Objective Meets Subjective
I have decided to include her questions along with my comments because any designer who wants to improve the quality of the work will find them useful food for thought:
- Orientation: Where am I? The test subject asks this question when first arriving at the site and whenever they desire to or are asked to make a move elsewhere on the site.
- Interactivity: What can I do here? I think this was my favorite question because it refers to how well the test subject can guess, intuit, or generally understand the links and outline of a site. Two of my pet peeves about Web site design are inconsistent navigation and text that looks like a link but is really a dead end.
- Permission: Did I request that? You know what this question is all about-the windows that pop open without the user clicking on anything or ads that appear out of nowhere.
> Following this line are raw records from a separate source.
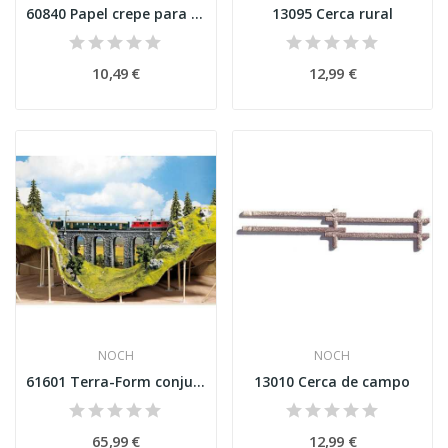
60840 Papel crepe para modelar a paisagem
13095 Cerca rural
10,49 €
12,99 €
NOCH
NOCH
61601 Terra-Form conjunto base
13010 Cerca de campo
65,99 €
12,99 €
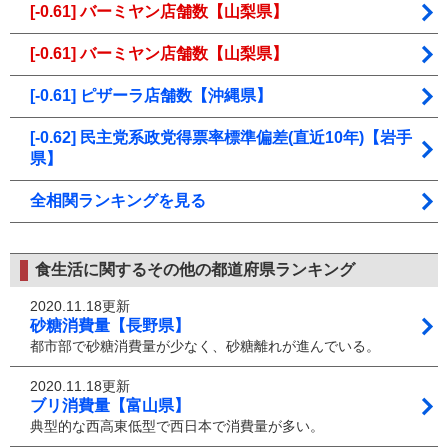
[-0.61] バーミヤン店舗数【山梨県】
[-0.61] バーミヤン店舗数【山梨県】
[-0.61] ピザーラ店舗数【沖縄県】
[-0.62] 民主党系政党得票率標準偏差(直近10年)【岩手
県】
全相関ランキングを見る
食生活に関するその他の都道府県ランキング
2020.11.18更新
砂糖消費量【長野県】
都市部で砂糖消費量が少なく、砂糖離れが進んでいる。
2020.11.18更新
ブリ消費量【富山県】
典型的な西高東低型で西日本で消費量が多い。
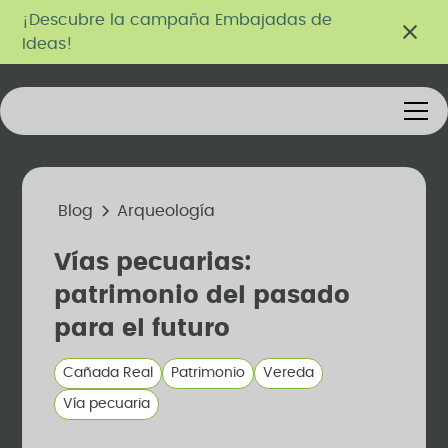
¡Descubre la campaña Embajadas de
Ideas!
Blog
Arqueología
Vías pecuarias:
patrimonio del pasado
para el futuro
Cañada Real
Patrimonio
Vereda
Vía pecuaria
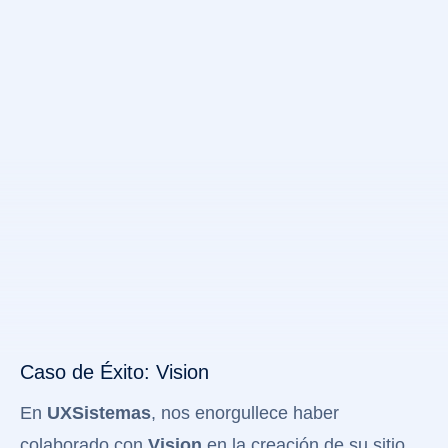
Caso de Éxito: Vision
En
UXSistemas
, nos enorgullece haber
colaborado con
Vision
en la creación de su sitio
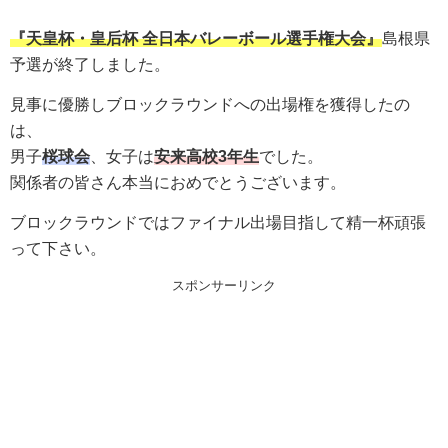
『天皇杯・皇后杯 全日本バレーボール選手権大会』
島根県
予選が終了しました。
見事に優勝しブロックラウンドへの出場権を獲得したの
は、
男子
桜球会
、女子は
安来高校3年生
でした。
関係者の皆さん本当におめでとうございます。
ブロックラウンドではファイナル出場目指して精一杯頑張
って下さい。
スポンサーリンク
To me, this question is a starting point for asking if anything annoying happens while the user is visiting the site.
- Relevance: Does this matter to me? We can get so caught up in the aesthetics of what we are creating that we forget that people usually have a purpose in mind when reading. They also aren’t usually just killing time by poking around a particular site. They want something and it’s our job to help them get it.
- Speed: How long will this take me? This isn’t just about how long it takes to find something on a site, but also how long it takes for the site or graphics to load. Spare me, please, from Web site designers who design as if all the world has DSL or cable modems at their disposal.
I like the idea of using a set of established criteria to evaluate a site, and I like even more the idea of having an objective external party doing the evaluation. We all get so caught up in what we create that it’s difficult to step back and be objective. Thank goodness for people like Kit Hinrichs and Cia Romano who are there to help us see more of what good design entails.